For many centuries -- nearly two thousand years -- few people thought about how there might be different forms of logic than the insightful Aristotelian "true" and "false" dichotomy[1]. Eventually, only a couple hundred years ago, as non-Euclidean geometries were arising, non-Aristotelian logic was also, and we began slowly breaking out of the Greek model of thinking.

Today, we have a great understanding of polyvalent logics, with multiple forms of ternary logic and other variations, but for about fifteen centuries, our entire culture was embedded wholly within binary logic. Thus it is still deeply embedded in all we think, say, feel, know, and do. For example, it's in our grammar, so as we learn to speak, we learn to divide everything in two.

Thus we are in the condition I was describing to my daughter -- as a culture, we're addicted to shortcuts, and since everything is a shortcut, we have no ability to do shortcuts to hasten things in the event of an emergency. This leaves us in a condition where we're continually stressed; we go from emergency to emergency without a break. We have no relief, no place to rest, we're always stumbling forward within a logical domain that is poorly organized because it emphasizes the short-term outcomes over the long-term.

As I hinted earlier, I've long wondered why it was so easy to go into the realm of binary logic, what was its attractive force? And this is it. It's "easier" to do the binary path, and so it does not take much effort to evangelize it, whenever the choice between two paths comes up.

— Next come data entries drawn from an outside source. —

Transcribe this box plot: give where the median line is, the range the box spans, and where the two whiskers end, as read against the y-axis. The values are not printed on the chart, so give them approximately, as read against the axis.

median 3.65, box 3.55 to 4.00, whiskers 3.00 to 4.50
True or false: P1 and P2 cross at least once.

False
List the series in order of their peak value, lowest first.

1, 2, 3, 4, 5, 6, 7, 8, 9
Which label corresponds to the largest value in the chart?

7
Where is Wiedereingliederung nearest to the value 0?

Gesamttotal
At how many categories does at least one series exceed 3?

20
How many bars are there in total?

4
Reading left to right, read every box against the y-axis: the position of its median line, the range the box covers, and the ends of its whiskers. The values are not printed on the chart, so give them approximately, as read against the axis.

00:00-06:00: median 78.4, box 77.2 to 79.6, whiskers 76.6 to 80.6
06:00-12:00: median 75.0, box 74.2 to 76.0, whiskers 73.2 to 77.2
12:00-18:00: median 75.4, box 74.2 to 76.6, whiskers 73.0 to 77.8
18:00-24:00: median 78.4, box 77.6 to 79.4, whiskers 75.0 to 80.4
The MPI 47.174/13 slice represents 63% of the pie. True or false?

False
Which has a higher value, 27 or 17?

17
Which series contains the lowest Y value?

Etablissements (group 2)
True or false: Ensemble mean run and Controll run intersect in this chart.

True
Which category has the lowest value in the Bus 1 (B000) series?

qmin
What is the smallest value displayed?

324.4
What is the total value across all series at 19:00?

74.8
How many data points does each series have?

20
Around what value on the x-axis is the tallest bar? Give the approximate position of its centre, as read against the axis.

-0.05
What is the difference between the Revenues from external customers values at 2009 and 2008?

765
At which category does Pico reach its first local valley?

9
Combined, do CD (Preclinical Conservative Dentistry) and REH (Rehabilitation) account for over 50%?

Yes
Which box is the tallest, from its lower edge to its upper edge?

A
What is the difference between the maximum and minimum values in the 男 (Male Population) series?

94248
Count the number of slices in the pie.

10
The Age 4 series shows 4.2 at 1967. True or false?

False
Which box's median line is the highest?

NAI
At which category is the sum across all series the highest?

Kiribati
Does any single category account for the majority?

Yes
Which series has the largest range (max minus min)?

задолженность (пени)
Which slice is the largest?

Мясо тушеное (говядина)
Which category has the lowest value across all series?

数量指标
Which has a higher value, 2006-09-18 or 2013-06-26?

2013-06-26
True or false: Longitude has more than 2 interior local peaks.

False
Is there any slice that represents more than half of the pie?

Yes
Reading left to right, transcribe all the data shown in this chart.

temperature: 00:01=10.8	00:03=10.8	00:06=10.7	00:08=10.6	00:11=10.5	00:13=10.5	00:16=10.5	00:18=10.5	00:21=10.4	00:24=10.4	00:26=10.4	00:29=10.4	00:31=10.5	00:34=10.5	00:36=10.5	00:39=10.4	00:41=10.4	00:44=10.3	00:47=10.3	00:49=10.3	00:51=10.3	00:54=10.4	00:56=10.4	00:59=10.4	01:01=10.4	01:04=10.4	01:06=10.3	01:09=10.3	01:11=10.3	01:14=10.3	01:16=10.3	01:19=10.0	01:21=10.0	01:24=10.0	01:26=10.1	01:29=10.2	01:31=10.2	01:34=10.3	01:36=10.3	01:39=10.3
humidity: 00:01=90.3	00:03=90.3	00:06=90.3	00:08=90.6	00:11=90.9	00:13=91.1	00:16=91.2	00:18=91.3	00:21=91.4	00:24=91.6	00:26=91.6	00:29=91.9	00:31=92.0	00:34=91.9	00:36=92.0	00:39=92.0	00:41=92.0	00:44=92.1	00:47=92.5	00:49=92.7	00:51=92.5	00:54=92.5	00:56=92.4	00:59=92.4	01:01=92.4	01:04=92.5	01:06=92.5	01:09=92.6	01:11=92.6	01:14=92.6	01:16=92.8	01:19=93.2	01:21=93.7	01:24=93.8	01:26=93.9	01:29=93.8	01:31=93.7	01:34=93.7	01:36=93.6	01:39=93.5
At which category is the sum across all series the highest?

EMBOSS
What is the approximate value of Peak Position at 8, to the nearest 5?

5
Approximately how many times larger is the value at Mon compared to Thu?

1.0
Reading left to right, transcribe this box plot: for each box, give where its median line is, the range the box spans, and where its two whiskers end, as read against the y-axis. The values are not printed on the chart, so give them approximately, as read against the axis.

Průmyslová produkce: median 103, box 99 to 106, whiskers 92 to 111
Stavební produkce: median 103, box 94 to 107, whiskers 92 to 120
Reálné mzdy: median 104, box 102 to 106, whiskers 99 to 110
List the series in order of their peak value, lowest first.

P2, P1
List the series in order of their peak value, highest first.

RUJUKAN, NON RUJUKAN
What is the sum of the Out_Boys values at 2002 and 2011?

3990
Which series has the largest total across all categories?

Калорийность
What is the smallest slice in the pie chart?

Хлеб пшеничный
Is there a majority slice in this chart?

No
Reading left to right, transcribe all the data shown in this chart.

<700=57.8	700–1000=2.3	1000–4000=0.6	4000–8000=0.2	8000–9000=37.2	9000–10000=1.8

Catastrophic failure becomes inevitable

Blue screen of death from WindowsWhat's fascinating to me is something I discovered long ago: the binary end of any path long enough is inevitable catastrophic failure. Binary is a logic optimized for taking shortcuts, and cannot sustain longer paths. It's missing the "excluded middle" where longer-term coherence exists.

There is much to say here, but I'll summarize: we can see what I mean very clearly with the example of a computer -- the best operating example of something using pure binary logic -- blue screen. Even after 30 years of sophisticated desktop PC development, we still get blue screens. The computer completely fails, and whatever was happening in dozens of dimensions all collapse, requiring a manual reboot and lots of sophisticated self-reflective code to repair or minimize the damage. On a cultural level, this happens too. And interpersonal relationships. It's everywhere.

Binary logic is a shortcut, and as with all shortcuts, it is simply not sustainable. Its focus on short-term solutions penetrates so deeply into the dysfunction woven thoughout our whole culture, that pretty much everyone is aware of short-term solutions as a systemic failure on some level or another.

Great thinkers for centuries have written masterpieces of analysis into this dysfunction and pointed toward solutions, and some have made great progress toward these solutions... but all of this is happening within the binary scope. We haven't even begun to escape the problem. One of those great thinkers, Rene Girard, even explicitly talked about the inevitable collapse of our culture, and thankfully, he went further. He talked about the rise of something wonderful that can only happen after such collapse. Although he never said so, I'm convinced the post-collapse lifestyle is one embedded in ternary logic, but now I'm getting far afield of my original point, that ternary is harder than binary... but worth the extra effort.

The way out of our condition of being addicted to the easy path is hard work, as hard as it is for a meth, crack, or heroin addict to get free. It is fraught with peril, and with plenty of temptation to go back to the easy way.

But it can be done, and I believe the more people understand the ternary path, the easier it is for our culture to shift out of the shortcut mode and into doing things "the right way."

 

Footnotes

  1. ^ Since this weblog post was originally written, I have since learned more about the history of Aristotle and binary logic, and would write this sentence differently. The history of binary logic is a little more nuanced than I portray it here. I have since learned Aristotle was more interested in the structure of the syllogism than the truth values, but this sentence is close enough to the truth that it'll do for the purposes of this discussion.